## REQUIRED ACTION 1
List the surnames of all the researchers named in the discussion of autism and face perception.
## REQUIRED ACTION 2
Continue the discussion of autism and face perception from its final sentence.

## EXERCISE TEXT
-- Opening Marker --
The first and only Thatcher illusion study in autism is Rouse et al. (2004). The authors report that autistic children aren't any less susceptible to the Thatcher illusion than non-autistic children. This is consistent with findings that autistics can make typical use of configural face information (Lahaie et al., 2006).

Otherwise, thanks for posting this! It's good to have someone else pointing out that in the area of autism, you have to slog through the data.

Thanks for linking to the site with the illusions [always love optical illusions] I plan to show them to the children when they come home from school - see what happens!
Cheers

No problem, Michelle.

I really thought that research was much more clear cut, but it looks like in the last couple years the conclusions have become much grayer.

I'm an Asperger Geek, and I can add a couple of thoughts from my perspective; ethical behaviour can be ingrained by a sense of empathy for other people OR by the use of intelligence to comprehend the "Golden Rule". While autistics intrinsically ignore much of empathy (both Kanner and Asperger independently came up with the same Greek construction "autism" to describe people wrapped up in themselves, or the ultimate selfishness,)once they mature enough to embrace the logic of the Golden Rule, it becomes a satisfying constant in a world they have difficulty comprehending on an emotional level. Another interesting anecdote I can share about myself; I have trouble remembering faces, yet as I look out over a sea of office cubicles, which permit me to only see the very tops of heads bobbing by, I can identify people with near 100% certainty seeing nothing more than their hair or tonsure.

Thanks so much for posting this more extensive analysis and discussion, which is leading me to reflect on how my son has responded to various faces over the year. I recognize that this is very anecdotal, but he has always shown a marked interest in faces that are (as mine is) Asian. I do think (for my son) that there are certain details that stand out to him. Further, he does not look straight at objects especially when they are close to him (he is somewhat far-sighted).

"[T]he evidence shows that people with autism tend to examine the parts of faces more than the whole face": If I may extend this point to the way my son seems to process visual information generally, he is constantly seeing the part for the whole and (as it seems to me) scanning a visual field and then pausing over certain parts.
-- Closing Marker --
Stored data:
-- Opening Marker --
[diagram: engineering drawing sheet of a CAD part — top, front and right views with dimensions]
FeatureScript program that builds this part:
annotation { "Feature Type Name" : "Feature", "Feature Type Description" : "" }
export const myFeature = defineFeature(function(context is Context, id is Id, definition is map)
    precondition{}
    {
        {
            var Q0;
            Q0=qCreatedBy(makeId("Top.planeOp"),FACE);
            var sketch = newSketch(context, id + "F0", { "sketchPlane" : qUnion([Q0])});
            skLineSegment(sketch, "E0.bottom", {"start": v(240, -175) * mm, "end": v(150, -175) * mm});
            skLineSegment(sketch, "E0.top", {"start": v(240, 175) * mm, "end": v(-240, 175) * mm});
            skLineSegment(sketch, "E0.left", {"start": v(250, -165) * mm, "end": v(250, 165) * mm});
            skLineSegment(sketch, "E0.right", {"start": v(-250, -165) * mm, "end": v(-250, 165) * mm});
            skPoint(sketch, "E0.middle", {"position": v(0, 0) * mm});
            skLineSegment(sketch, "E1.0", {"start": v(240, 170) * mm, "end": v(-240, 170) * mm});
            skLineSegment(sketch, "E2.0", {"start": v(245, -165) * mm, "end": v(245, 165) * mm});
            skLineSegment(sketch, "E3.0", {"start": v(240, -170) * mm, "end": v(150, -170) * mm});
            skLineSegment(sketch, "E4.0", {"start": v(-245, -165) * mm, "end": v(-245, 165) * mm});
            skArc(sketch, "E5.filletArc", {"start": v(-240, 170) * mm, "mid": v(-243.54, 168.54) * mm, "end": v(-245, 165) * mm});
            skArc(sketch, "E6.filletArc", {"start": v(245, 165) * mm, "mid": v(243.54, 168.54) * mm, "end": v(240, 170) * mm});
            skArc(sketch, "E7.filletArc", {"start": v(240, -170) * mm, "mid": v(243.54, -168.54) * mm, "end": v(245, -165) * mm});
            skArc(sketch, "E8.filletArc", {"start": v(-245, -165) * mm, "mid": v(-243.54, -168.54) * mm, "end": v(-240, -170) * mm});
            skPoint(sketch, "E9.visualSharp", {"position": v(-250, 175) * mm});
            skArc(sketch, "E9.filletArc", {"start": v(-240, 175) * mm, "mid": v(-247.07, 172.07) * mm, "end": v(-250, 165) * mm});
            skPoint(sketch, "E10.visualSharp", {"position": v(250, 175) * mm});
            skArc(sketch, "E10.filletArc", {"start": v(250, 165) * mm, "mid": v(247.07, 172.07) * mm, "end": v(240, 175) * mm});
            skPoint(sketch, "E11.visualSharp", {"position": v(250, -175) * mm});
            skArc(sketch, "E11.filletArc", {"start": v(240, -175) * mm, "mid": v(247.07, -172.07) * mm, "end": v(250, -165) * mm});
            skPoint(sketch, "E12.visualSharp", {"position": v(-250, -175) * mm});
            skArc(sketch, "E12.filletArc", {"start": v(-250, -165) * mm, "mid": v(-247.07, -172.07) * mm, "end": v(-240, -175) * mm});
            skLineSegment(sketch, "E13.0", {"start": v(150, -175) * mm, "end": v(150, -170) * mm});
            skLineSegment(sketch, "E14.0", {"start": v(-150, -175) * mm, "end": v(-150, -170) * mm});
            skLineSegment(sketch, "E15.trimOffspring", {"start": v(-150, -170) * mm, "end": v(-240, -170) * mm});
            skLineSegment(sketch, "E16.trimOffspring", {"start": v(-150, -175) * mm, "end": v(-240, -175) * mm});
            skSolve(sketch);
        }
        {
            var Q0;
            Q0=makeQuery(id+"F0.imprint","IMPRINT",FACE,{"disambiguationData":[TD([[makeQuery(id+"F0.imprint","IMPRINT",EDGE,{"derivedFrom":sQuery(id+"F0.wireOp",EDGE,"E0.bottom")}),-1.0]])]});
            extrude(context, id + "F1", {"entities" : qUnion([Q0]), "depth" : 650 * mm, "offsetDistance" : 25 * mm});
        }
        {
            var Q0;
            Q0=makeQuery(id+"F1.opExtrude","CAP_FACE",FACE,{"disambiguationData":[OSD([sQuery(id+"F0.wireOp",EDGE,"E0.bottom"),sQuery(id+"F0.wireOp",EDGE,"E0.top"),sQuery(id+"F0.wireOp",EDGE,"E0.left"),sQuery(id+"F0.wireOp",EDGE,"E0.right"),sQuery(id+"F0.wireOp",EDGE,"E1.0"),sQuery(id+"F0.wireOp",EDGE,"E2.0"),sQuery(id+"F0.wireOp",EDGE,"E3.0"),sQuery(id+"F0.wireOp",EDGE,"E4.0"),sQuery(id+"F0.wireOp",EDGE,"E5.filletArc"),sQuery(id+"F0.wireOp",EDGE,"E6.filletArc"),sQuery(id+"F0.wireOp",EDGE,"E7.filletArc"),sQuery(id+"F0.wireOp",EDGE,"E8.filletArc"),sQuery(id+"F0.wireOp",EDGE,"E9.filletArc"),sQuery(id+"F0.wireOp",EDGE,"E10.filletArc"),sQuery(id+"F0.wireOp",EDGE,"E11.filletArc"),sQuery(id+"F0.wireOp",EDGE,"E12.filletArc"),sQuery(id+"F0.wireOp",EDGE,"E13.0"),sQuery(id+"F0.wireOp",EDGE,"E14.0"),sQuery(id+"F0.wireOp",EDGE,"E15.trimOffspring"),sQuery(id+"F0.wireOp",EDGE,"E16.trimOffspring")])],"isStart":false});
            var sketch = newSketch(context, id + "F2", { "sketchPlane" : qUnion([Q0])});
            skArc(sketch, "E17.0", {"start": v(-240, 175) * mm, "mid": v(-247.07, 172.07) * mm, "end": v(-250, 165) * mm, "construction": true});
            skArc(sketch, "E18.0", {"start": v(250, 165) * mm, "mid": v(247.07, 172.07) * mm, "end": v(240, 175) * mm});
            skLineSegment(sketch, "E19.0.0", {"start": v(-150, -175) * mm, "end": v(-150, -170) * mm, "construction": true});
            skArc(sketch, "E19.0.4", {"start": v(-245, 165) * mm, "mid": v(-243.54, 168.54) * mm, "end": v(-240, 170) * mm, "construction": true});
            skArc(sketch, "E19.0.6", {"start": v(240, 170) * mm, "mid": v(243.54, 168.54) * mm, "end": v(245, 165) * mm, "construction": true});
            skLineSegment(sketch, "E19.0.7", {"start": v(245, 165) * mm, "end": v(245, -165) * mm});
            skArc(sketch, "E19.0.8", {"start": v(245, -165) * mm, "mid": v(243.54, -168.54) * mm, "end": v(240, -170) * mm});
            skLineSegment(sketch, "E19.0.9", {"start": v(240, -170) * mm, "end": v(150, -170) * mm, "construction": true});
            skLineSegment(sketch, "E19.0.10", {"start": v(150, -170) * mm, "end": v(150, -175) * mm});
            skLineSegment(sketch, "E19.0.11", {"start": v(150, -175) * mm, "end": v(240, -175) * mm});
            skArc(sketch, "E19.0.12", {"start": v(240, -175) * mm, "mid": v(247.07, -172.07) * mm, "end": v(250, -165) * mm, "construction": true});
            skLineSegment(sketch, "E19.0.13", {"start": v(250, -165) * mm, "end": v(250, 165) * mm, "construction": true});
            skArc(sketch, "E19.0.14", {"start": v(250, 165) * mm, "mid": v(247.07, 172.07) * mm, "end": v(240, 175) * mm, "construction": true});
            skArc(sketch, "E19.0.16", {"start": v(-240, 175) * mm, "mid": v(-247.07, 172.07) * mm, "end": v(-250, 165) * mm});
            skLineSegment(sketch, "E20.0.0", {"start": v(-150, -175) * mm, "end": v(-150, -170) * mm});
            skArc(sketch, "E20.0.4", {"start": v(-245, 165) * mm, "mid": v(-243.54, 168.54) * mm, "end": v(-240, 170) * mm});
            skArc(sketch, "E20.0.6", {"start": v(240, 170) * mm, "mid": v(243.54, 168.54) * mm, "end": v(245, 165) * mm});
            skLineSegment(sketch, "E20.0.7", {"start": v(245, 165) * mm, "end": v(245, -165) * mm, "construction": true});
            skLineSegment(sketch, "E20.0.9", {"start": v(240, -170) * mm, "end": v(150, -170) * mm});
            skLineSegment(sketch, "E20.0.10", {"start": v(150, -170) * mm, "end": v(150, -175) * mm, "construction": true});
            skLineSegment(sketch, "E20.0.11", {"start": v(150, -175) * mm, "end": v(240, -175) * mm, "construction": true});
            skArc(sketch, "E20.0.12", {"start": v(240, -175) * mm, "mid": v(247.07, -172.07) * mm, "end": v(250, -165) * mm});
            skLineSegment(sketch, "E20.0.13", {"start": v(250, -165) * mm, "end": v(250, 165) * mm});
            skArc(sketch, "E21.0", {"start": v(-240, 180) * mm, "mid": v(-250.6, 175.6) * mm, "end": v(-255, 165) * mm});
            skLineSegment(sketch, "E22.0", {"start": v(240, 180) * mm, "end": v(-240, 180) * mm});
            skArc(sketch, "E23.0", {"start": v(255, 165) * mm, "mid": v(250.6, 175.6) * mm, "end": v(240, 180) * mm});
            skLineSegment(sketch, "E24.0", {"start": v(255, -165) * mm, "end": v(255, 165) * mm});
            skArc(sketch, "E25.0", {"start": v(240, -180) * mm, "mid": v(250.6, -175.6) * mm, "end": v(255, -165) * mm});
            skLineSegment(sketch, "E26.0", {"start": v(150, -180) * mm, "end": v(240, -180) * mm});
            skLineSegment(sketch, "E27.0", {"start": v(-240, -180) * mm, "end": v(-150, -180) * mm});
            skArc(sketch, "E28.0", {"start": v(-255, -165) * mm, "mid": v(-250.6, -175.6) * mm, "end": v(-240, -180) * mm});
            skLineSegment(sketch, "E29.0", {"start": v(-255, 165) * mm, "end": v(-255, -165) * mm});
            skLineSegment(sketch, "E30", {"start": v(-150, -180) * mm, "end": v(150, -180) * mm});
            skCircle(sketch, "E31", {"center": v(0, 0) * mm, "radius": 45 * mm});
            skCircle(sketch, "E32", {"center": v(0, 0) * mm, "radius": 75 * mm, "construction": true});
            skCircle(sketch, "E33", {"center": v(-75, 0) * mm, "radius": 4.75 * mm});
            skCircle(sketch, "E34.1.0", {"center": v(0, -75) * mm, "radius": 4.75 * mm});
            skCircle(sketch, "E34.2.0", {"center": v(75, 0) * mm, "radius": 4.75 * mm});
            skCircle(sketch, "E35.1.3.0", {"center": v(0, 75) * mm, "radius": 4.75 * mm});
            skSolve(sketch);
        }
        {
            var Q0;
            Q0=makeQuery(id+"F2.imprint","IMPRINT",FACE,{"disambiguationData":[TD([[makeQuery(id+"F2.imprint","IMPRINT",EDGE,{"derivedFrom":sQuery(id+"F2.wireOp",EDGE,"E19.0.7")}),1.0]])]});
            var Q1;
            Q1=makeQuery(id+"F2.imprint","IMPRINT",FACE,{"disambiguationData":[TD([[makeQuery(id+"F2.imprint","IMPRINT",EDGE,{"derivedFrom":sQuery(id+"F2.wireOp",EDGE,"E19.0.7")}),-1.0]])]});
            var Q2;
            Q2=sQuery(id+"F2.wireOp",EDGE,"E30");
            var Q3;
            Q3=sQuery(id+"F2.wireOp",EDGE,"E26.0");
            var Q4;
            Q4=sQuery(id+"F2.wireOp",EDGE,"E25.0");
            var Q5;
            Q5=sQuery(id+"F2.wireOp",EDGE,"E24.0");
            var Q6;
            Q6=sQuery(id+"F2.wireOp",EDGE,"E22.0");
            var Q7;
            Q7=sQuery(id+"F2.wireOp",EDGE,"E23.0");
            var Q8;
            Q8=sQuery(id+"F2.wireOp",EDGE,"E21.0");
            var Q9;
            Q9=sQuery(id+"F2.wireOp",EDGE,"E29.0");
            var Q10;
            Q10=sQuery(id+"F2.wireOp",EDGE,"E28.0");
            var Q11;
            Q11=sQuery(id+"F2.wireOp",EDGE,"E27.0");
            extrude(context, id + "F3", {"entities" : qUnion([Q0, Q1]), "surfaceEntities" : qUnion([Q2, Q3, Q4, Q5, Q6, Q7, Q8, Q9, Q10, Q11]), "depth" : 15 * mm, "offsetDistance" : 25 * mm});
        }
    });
-- Closing Marker --
## RESPONSE 1
Rouse, Lahaie, Kanner, Asperger

## RESPONSE 2
Thank you again and I certainly did not mean to imply anything "hostile"---I was very curious to your further thoughts and your post helps much.

I reacted to your initial post on this interesting point, that different processing individuals shows that some claims on moral behavior isn't as clear cut as some persons imply. (Which btw animals would show too, come to think of it.) And I didn't get impression that you meant that autistic persons had an impairment here, but the converse.

That said, I am glad that you cleared up any confusion here and on different observations.

The finding that individuals with ASD tend to process faces in terms of their component parts should not necessarily imply that configural/holistic processing strategies are impaired.

Btw, this reminds me of the post (at Cognitive Daily?) on artists. IIRC artists can be observed by monitoring eye movements to process scenes much more facilely and completely than non-artists, not concentrating as much on details and scanning a larger area. Still, non-artists can sometimes with a bit of effort make rather nice attempts at paintings.

So such differences can be a matter of familiarity and usage instead of an indication of a source to a problem.

By Torbjörn Larsson (not verified) on 01 May 2007 #permalink

I believe part of the problem here is that people tend to mistake empathy with goodness and sympathy, and not think of it as more of a social survival skill. Psychopaths may be better at reading faces and clawing up the corporate ladder, but you can hardly call them humanitarians.